Face recognition (FR) has recently received extensive attention due to its broad applications. Many techniques have been developed over the past decades for FR. Subspace analysis is one of the most efficient techniques. The most popular subspace techniques are principal component analysis (PCA),¹ linear discriminant analysis (LDA),² and independent component analysis (ICA).³ Besides directly processing image appearance, subspace methods can also be combined with the Gabor feature⁴ to derive the Gabor-based methods.^{5, 6, 7} However, the recognition time of these methods depends heavily on the size of the training set because a test image is compared to all training images. Such a recognition scheme is not efficient, especially when the training set is too large. Thus, we propose integrating a novel clustering method, affinity propagation (AP),⁸ with LDA to form AP-LDA for FR. By using AP on the low-dimensional features obtained from LDA, a representative face image for each subject can be achieved. Thus, AP-LDA needs to use only representative face images rather than all training face images for recognition.

We combine AP with LDA for the following reasons: AP can cluster data points into different clusters and detect a representative example for each cluster. By using AP, we intend to achieve a representative face image for each subject. If so, we need to use only representative face images for recognition. However, directly using AP on gray pixel values is computationally expensive and inefficient. For example, the difference between two pixels on the same positions in two images of the same subject is obvious when the illumination is different. However, they should be considered to be similar to each other in fact. Thus, more discriminating and efficient low-dimensional features should be extracted before using AP for clustering. Therefore, LDA is adopted, as it can not only be used for dimensionality reduction but also extract discriminative features.

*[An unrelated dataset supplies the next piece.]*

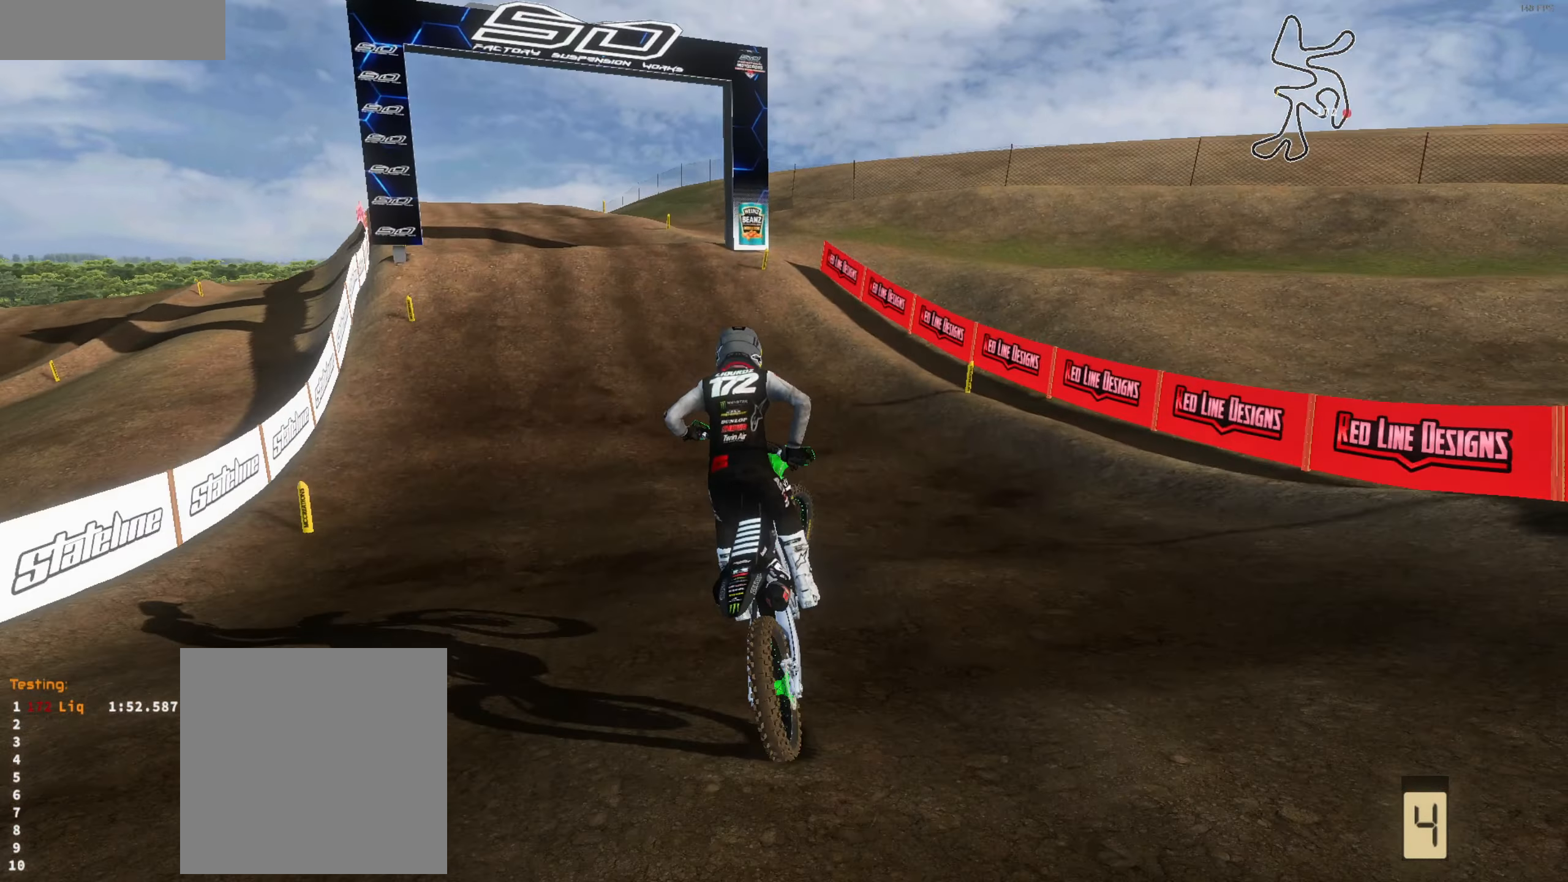
{"buttons": ["R2"], "left_stick": "left", "right_stick": "down-right", "events": [[50, "L3", "down"], [83, "right_stick", "down-right"], [150, "L3", "up"], [350, "left_stick", "center"], [383, "L3", "down"], [417, "left_stick", "left"], [483, "L3", "up"]]}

2. Review of the AP Clustering Method and the LDA Method

2.1.

AP Clustering Method

AP⁸ first builds a similarity matrix $s$ , in which $s (i, k)$ between data points $x_{i}$ and $x_{k}$ is their negative Euclidean distance $[s (i, k) = - ∥ x_{i} - x_{k} ∥^{2}]$ . Before clustering, each data point also needs to be assigned a number $P (B)$ , which describes the a priori knowledge of how good point $B$ is as a representative example. The data points with larger values of $P (B)$ are more likely to be chosen as representative examples. These values are referred to as preferences. In fact, the probability of each point being the representative example is the same; thus, the preferences should be set to the same value, which can be varied to produce different numbers of clusters. Generally, such a value takes the median of the $s$ . After the construction of a similarity matrix and the setting of preferences, two kinds of messages (responsibility and availability) are passed between data points. The responsibility $r (i, k)$ , sent from $x_{i}$ to candidate representative example $x_{k}$ , reflects the accumulated evidence for how proper it would be for $x_{k}$ to serve as the representative example for $x_{i}$ . It is updated using the rule:

Eq. 1

r (r, k) \leftarrow s (i, k) - \underset{k^{'} s . t . k^{'} \neq k}{\max [a (i, k^{'}) + s (i, k^{'})]} .

The availability $a (i, k)$ , sent from candidate representative example $x_{k}$ to $x_{i}$ , reflects the accumulated evidence for how well-suited $x_{i}$ is to choose $x_{k}$ as its representative example. It is computed by the rule:

Eq. 2

a (i, k) \leftarrow \min {0, r (k, k) + \sum_{i^{'} s . t . i^{'} \notin {i, k}} [0, r (i^{'}, k)]} .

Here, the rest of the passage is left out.